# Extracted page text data

========

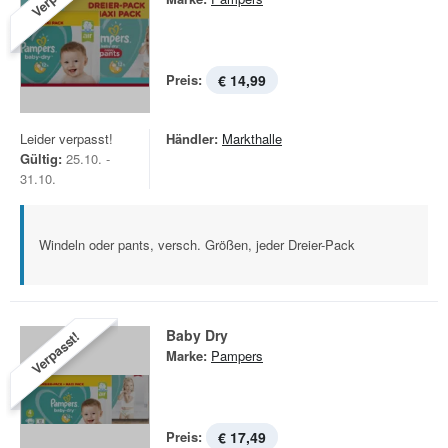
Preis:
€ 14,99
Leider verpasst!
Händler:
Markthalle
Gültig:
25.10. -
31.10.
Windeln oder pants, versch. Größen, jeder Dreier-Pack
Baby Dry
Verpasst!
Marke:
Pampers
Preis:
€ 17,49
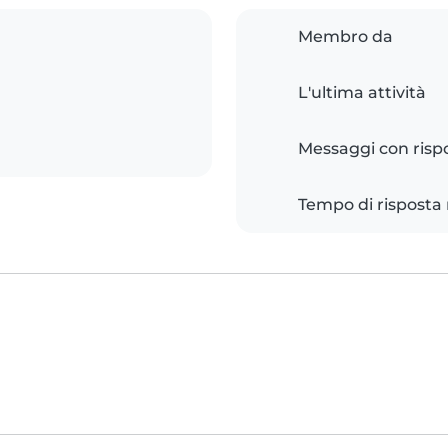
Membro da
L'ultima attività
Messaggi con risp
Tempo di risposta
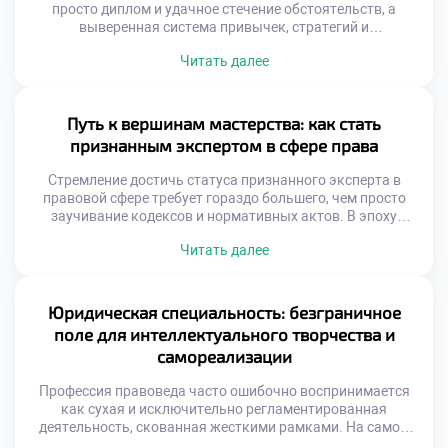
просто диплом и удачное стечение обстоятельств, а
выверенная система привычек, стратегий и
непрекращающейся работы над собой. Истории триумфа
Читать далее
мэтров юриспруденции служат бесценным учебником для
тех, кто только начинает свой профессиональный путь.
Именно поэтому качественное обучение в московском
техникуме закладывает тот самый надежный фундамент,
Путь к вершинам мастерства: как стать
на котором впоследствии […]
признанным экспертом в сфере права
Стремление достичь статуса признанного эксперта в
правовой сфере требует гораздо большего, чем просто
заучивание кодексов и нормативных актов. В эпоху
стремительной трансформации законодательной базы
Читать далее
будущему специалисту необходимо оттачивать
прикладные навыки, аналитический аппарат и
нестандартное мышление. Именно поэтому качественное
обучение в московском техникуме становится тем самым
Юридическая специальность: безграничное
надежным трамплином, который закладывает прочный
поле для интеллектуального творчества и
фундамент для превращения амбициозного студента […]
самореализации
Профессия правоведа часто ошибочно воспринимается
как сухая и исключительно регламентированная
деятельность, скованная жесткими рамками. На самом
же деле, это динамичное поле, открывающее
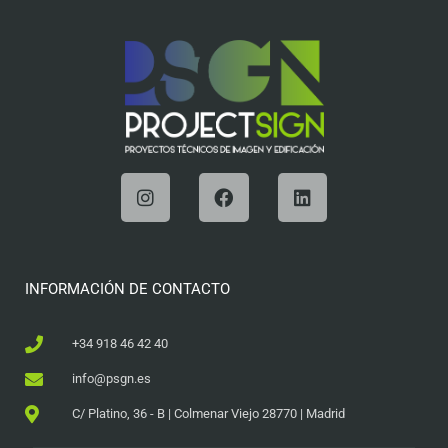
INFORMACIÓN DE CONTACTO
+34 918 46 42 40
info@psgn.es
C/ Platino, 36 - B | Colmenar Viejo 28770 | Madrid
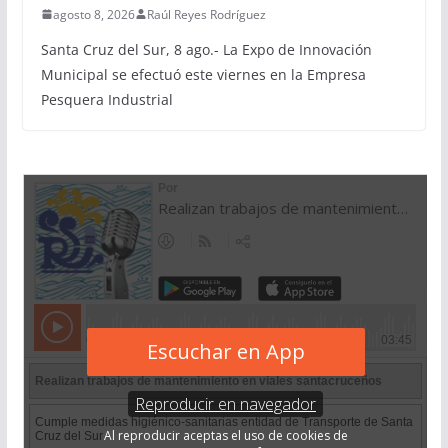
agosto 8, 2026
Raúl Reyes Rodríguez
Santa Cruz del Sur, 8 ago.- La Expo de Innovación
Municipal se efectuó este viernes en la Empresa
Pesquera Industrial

========

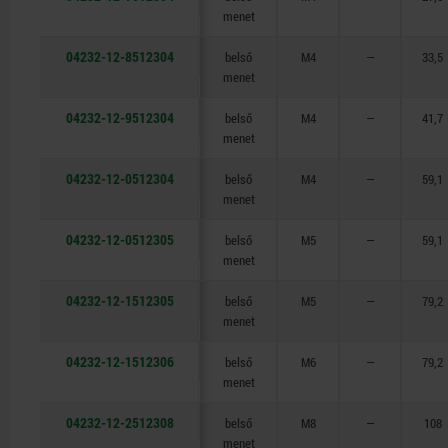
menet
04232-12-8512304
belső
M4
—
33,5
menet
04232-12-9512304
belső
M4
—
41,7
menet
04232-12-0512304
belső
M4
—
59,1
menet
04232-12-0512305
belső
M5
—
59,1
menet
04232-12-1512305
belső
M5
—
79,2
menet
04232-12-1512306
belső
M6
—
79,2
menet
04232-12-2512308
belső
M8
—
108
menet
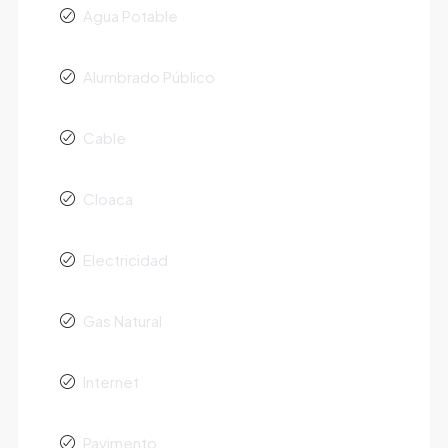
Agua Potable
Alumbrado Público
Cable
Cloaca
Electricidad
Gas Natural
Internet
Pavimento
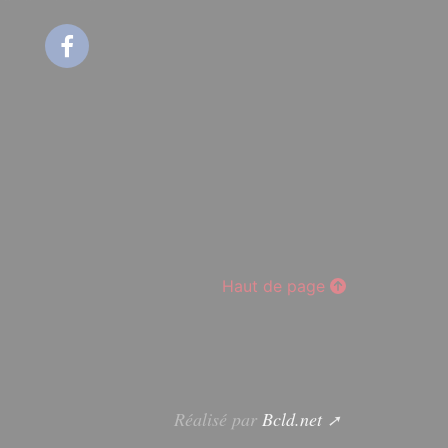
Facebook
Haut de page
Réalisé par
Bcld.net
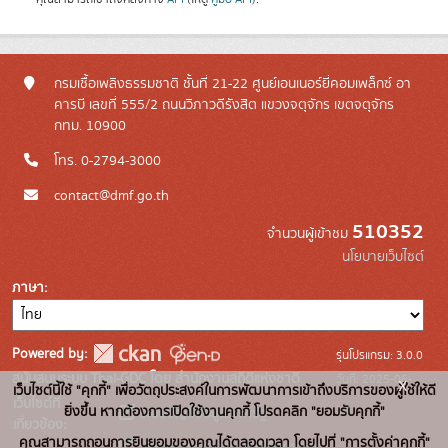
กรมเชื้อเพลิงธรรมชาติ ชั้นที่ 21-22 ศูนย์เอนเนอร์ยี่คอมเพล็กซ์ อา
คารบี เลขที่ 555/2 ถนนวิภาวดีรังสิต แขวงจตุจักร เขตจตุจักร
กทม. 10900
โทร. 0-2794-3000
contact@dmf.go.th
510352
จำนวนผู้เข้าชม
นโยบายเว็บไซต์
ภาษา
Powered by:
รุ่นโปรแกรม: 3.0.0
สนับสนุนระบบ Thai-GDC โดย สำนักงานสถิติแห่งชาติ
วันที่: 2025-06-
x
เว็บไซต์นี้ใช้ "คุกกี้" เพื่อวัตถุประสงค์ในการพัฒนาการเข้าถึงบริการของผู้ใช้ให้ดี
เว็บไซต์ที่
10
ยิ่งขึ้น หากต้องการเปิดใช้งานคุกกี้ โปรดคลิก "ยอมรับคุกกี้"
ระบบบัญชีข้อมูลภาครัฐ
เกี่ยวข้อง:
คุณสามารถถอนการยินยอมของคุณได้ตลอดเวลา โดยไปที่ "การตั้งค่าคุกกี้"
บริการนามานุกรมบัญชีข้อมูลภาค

========

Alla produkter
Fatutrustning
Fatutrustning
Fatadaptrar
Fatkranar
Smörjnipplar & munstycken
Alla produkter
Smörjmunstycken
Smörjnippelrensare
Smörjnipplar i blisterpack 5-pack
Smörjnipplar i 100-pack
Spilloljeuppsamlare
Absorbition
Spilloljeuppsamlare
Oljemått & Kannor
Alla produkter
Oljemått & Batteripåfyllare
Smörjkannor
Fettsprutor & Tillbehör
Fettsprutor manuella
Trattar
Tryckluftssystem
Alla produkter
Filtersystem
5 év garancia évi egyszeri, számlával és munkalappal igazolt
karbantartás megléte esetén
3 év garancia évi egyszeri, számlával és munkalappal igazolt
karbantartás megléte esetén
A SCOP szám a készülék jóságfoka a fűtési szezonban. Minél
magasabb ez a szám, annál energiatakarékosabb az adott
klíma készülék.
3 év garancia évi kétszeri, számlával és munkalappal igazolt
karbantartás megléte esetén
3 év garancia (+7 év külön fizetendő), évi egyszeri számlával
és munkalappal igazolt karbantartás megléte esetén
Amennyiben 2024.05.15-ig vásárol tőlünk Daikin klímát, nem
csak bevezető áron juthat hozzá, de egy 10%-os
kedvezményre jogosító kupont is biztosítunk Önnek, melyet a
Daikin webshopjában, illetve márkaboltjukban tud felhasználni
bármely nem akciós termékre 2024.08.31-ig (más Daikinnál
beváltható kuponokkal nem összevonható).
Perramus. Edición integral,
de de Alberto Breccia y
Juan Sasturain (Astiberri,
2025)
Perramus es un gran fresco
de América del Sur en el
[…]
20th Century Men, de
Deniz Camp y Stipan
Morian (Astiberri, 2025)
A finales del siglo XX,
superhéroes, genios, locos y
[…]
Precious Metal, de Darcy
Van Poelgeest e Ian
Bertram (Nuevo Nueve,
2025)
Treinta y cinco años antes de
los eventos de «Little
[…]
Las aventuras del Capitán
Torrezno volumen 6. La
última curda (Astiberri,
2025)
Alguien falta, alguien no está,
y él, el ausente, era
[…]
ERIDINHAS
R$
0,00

========

Retype the data from the line with "กรมเชื้อเพลิงธรรมชาติ ชั้นที่ 21-22" up to and including the line with "บริการนามานุกรมบัญชีข้อมูลภาค", changing nothing.

กรมเชื้อเพลิงธรรมชาติ ชั้นที่ 21-22 ศูนย์เอนเนอร์ยี่คอมเพล็กซ์ อา
คารบี เลขที่ 555/2 ถนนวิภาวดีรังสิต แขวงจตุจักร เขตจตุจักร
กทม. 10900
โทร. 0-2794-3000
contact@dmf.go.th
510352
จำนวนผู้เข้าชม
นโยบายเว็บไซต์
ภาษา
Powered by:
รุ่นโปรแกรม: 3.0.0
สนับสนุนระบบ Thai-GDC โดย สำนักงานสถิติแห่งชาติ
วันที่: 2025-06-
x
เว็บไซต์นี้ใช้ "คุกกี้" เพื่อวัตถุประสงค์ในการพัฒนาการเข้าถึงบริการของผู้ใช้ให้ดี
เว็บไซต์ที่
10
ยิ่งขึ้น หากต้องการเปิดใช้งานคุกกี้ โปรดคลิก "ยอมรับคุกกี้"
ระบบบัญชีข้อมูลภาครัฐ
เกี่ยวข้อง:
คุณสามารถถอนการยินยอมของคุณได้ตลอดเวลา โดยไปที่ "การตั้งค่าคุกกี้"
บริการนามานุกรมบัญชีข้อมูลภาค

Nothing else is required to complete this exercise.